Life Sci 2010 Jun 28;86(25-26):928-35. Epub 2010 Apr 28.
Pharmacology Division, University Institute of Pharmaceutical Sciences, UGC Centre of Advanced Study, Panjab University, Chandigarh-160014, India.
Aim: The present study has been designed to explore the nitric oxide mechanism in the protective effect of naringin against I/R induced neurobehavioral alterations, oxidative damage and mitochondrial dysfunction in mice.
Main Methods: Laca mice (25-30 g) were subjected twice to BCCAO occlusion (5 min) at the interval of 10 min, followed by 96 h reperfusion. Naringin (50 and 100 mg/kg) was administered for 10 days, starting 7 days before the animals were subjected to I/R injury. On day 10, various neurobehavioral parameters followed by biochemical parameters and mitochondrial enzyme complex activities were assessed.
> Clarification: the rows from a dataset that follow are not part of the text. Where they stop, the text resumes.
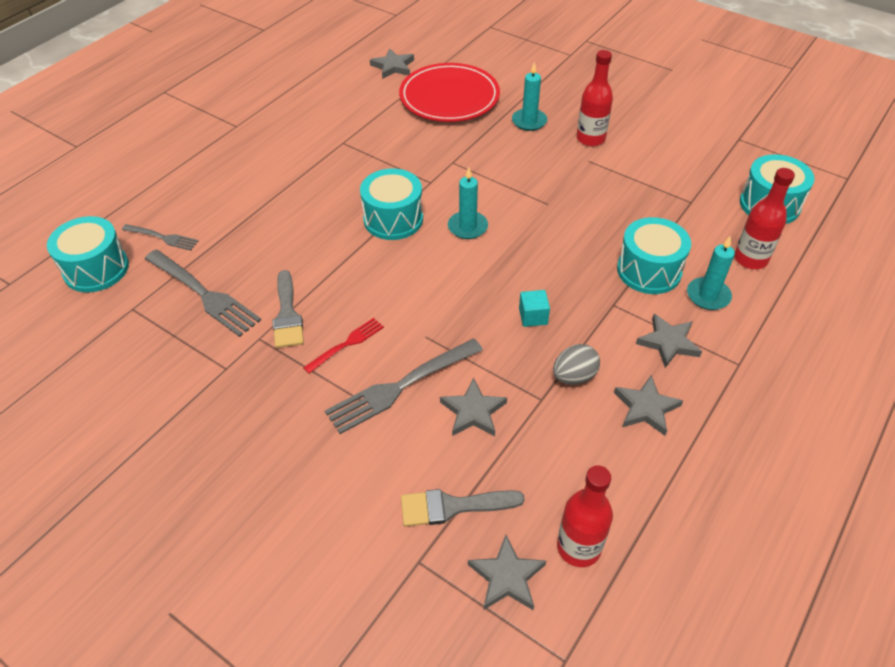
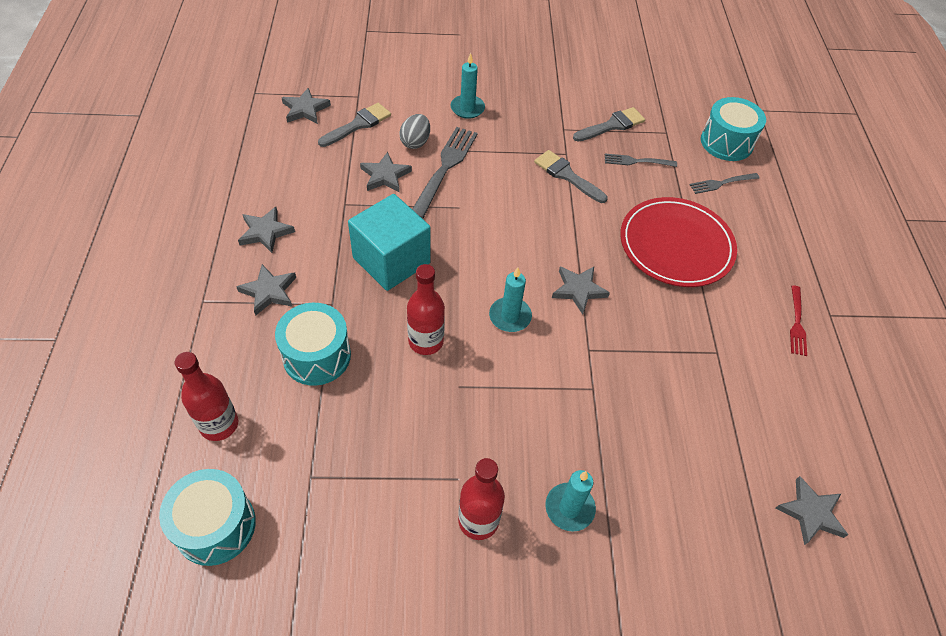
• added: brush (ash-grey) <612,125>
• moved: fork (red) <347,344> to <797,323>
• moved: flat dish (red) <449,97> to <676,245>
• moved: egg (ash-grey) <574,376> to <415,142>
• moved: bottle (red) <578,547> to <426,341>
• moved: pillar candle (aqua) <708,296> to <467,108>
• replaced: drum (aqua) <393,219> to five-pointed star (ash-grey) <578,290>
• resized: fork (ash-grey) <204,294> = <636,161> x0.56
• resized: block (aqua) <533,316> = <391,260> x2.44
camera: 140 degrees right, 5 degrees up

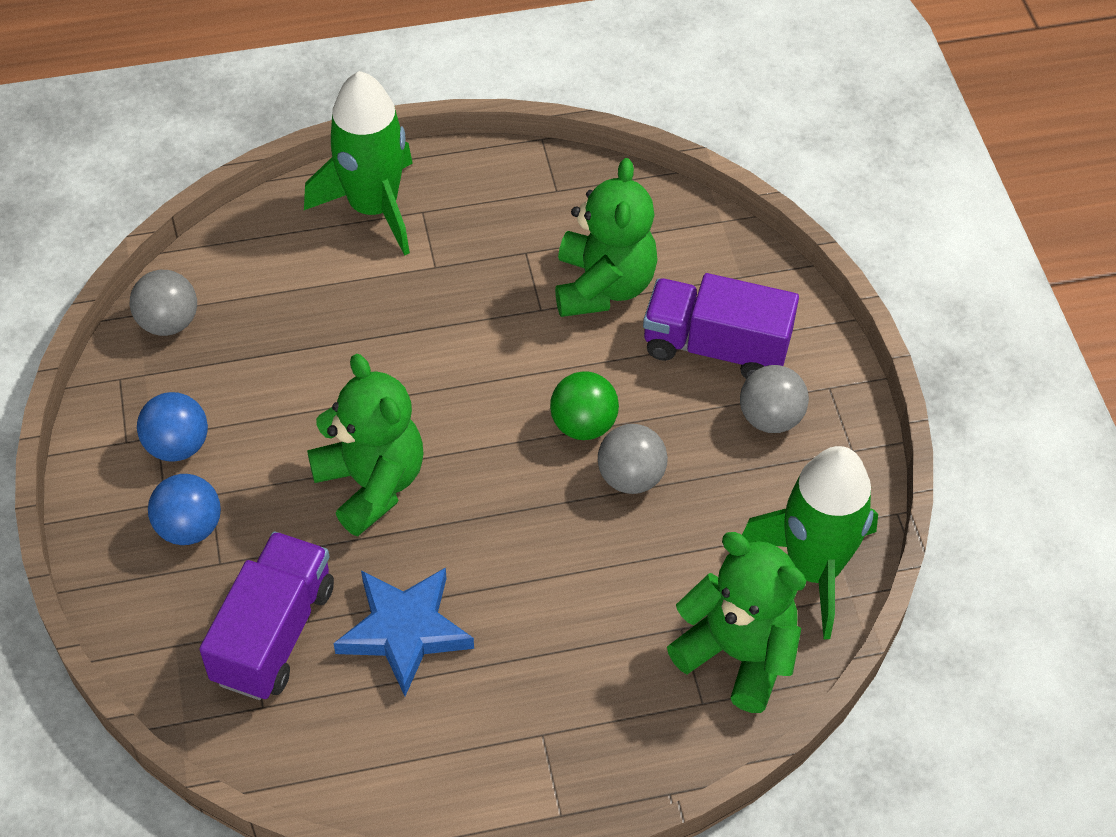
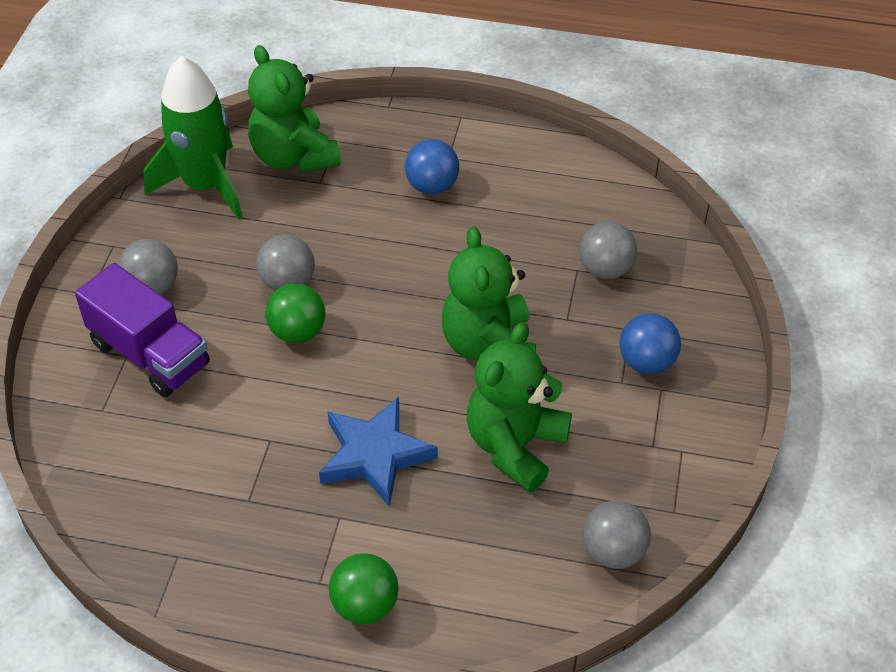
• moved: sphere (cobalt) <177,445> to <432,186>
• moved: five-pointed star (cobalt) <404,631> to <375,455>
• moved: stuffed bear (leaf-green) <603,286> to <515,446>
• replaced: lorry (purple) <274,633> to sphere (ash-grey) <605,269>
• replaced: rocket (leaf-green) <374,208> to sphere (leaf-green) <365,605>
camera: 155 degrees left, 5 degrees down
Key Findings: Ischemia reperfusion injury caused significant (increased immobility period, neurological score and decreased locomotor activity) oxidative damage (increased lipid peroxidation and nitrite concentration and depleted reduced glutathione, glutathione-S-transferase, superoxide dismutase and catalase) and altered mitochondrial enzyme complex activities (complex I to IV) as compared to sham treatment. Naringin (50 and 100 mg/kg) treatment significantly attenuated neurobehavioral alterations, oxidative damage and restored mitochondrial enzyme complex activities as compared to control (ischemia reperfusion) group. Further, protective effect of naringin (50 mg/kg) was attenuated by l-arginine (100 mg/kg) or sildenafil (5 mg/kg) pretreatment. Further, L-NAME (10 mg/kg) or 7-NI (10 mg/kg) pretreatment with naringin (50 mg/kg) significantly potentiated their protective effect as compared to their treatment alone.
Significance: The present study suggests the involvement of nitric oxide mechanism in the protective effect of naringin against post-stroke depression induced neurobehavioral, biochemical and cellular alterations in mice.